Fast Computation of Leave-One-Out Cross-Validation for $k$-NN Regression
Motonobu Kanagawa
TL;DR
This work addresses the high computational cost of leave-one-out cross-validation (LOOCV) for $k$-NN regression by deriving a exact fast LOOCV formula. Under a tie-breaking assumption, LOOCV for a given $k$ equals the mean squared error of $(k+1)$-NN regression on the full training set, scaled by $\left(\frac{k+1}{k}\right)^2$, enabling a single $(k+1)$-NN fit to compute LOOCV for all $k$. The key contribution is the corollary ${\rm LOOCV}(k,D_n) = \left(\frac{k+1}{k}\right)^2 \frac{1}{n} \sum_{\ell=1}^n (\hat f_{k+1,D_n}(x_\ell) - y_\ell)^2$, along with empirical validation on real datasets and a discussion of the tie-breaking condition.

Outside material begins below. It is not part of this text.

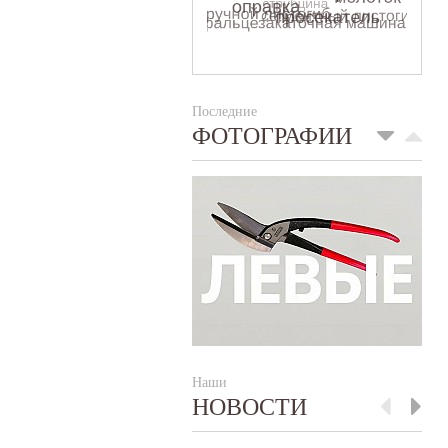
Последние
ФОТОГРАФИИ
Наши
НОВОСТИ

This fast LOOCV computation facilitates rapid hyperparameter tuning and opens avenues for optimizing distance metrics in addition to $k$.
Abstract
We describe a fast computation method for leave-one-out cross-validation (LOOCV) for $k$-nearest neighbours ($k$-NN) regression. We show that, under a tie-breaking condition for nearest neighbours, the LOOCV estimate of the mean square error for $k$-NN regression is identical to the mean square error of $(k+1)$-NN regression evaluated on the training data, multiplied by the scaling factor $(k+1)^2/k^2$. Therefore, to compute the LOOCV score, one only needs to fit $(k+1)$-NN regression only once, and does not need to repeat training-validation of $k$-NN regression for the number of training data. Numerical experiments confirm the validity of the fast computation method.